I got the chance to reflect on my daily habits and rituals I value, the meaning I find in my work, and the important relationships I have nurtured in my life. I also had the chance to think about the slightly less pleasant elements—like how much time I had been spending on my email and WhatsApp. Would I have noticed all this without the time to reflect? Difficult to say.
3. Taking time out for self and stepping back can reveal everything we had been ignoring and underappreciating. Unlike many friends who have a 9 to 6 job, I realized how lucky I was to have this week to myself, and how I had the privilege of time to think about ideas and plan for the future. I reflected on how grateful I was for my sister, Aunt, seniors in faith, my therapist, friends who not only put up with my weird ideas, I keep bouncing off them, but are also my greatest source of happiness. I gained perspective on how fortunate I was to be my own Boss—that gave me the freedom to try my own version of Think Week.
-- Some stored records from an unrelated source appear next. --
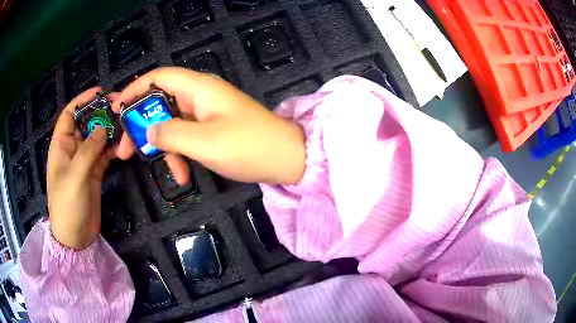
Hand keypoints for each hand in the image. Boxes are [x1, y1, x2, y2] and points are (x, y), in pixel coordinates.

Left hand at [47, 88, 115, 249]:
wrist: (76, 237)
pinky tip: (123, 149)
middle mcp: (72, 149)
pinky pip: (104, 154)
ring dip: (110, 132)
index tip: (100, 92)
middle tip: (121, 108)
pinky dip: (113, 150)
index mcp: (60, 146)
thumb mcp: (74, 178)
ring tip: (126, 129)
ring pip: (97, 138)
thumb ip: (87, 151)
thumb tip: (101, 128)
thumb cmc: (67, 206)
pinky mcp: (94, 172)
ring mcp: (84, 161)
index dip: (82, 101)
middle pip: (86, 123)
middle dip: (101, 114)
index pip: (69, 115)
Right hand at [113, 67, 305, 184]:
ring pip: (172, 125)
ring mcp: (206, 114)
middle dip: (141, 127)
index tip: (116, 109)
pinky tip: (183, 177)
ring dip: (163, 148)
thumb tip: (148, 131)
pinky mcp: (211, 130)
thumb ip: (170, 134)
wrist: (287, 159)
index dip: (135, 90)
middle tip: (124, 151)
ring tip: (167, 173)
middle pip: (160, 103)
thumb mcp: (204, 142)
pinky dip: (181, 155)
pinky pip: (187, 138)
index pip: (158, 78)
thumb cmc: (248, 146)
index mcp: (198, 88)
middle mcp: (200, 96)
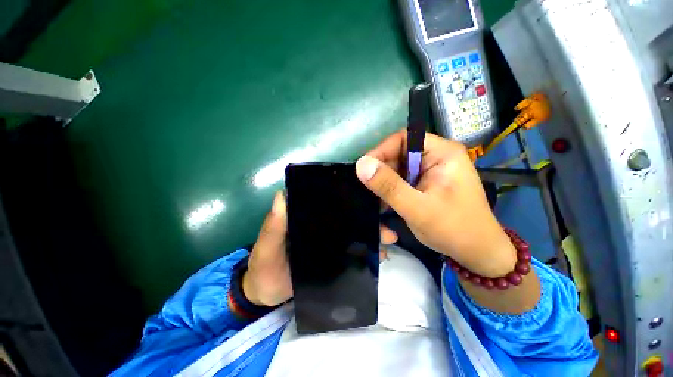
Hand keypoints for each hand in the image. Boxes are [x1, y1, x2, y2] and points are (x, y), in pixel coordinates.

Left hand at [243, 192, 398, 306]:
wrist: (266, 296)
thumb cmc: (264, 267)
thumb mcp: (266, 247)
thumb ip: (273, 226)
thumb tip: (281, 195)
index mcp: (305, 217)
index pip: (328, 201)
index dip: (347, 197)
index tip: (368, 197)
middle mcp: (320, 225)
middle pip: (347, 217)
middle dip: (367, 218)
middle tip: (385, 225)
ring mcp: (328, 242)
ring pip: (353, 233)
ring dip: (370, 235)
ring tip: (388, 240)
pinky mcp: (332, 258)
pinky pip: (351, 252)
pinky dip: (365, 253)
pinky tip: (379, 256)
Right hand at [355, 130, 515, 277]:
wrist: (476, 253)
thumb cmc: (454, 229)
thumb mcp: (417, 208)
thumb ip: (389, 186)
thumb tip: (360, 164)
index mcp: (442, 153)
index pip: (404, 139)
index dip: (381, 151)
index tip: (364, 170)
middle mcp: (435, 158)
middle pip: (398, 156)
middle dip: (381, 175)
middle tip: (368, 193)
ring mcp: (429, 172)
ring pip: (396, 171)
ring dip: (384, 188)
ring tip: (377, 206)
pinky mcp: (424, 185)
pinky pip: (400, 183)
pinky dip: (390, 195)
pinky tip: (386, 209)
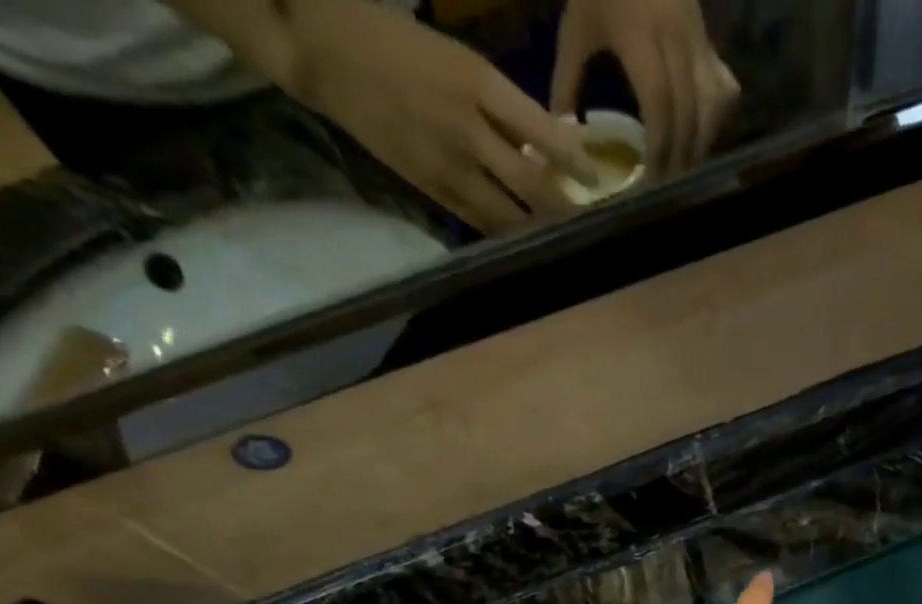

When we step back from our life, we reflect on it. This helps us note what’s truly important and what affects our happiness the most. We also get to see how our lives and the environment we live in are interconnected. There is immense beauty in this gratitude if you take the time to see it.
My think week made me realize how badly I needed this reflection time—how much we all do.
4. Covid and subsequent lockdown last year has shown that our lives need more solitude. Solitude can take many forms. For me, it was time away from Mobile and the feeling of peace that came with, while listening to my favorite music.
I read somewhere Solitude is defined as a state in which your mind is free from input from other minds. There are two levels of solitude. The first comes in the form of small blocks of reflection time (waiting in line without your phone, quietly sipping your morning coffee/tea). The second is the extended periods of reflection time where we get to disconnect for the weekend or take a temporary digital detox during a long flight. We need more of both.
However you define it, solitude is key to productive reflection. I am lucky—few of us have the flexibility in our work and home lives to take a full seven-day think week.
5.We need think breaks more often. Think week made me realize I needed more think weeks. That’s why unlike Bill Gates I will have 4 Think Weeks beginning of every quarter 🙂
Though my first Think Week was a mixed bag, I am in for these Think Week breaks and have already started looking forward to my second Think Week break in July. It’s not easy. It requires some fortitude, and need to have the support of loved ones and other stakeholders.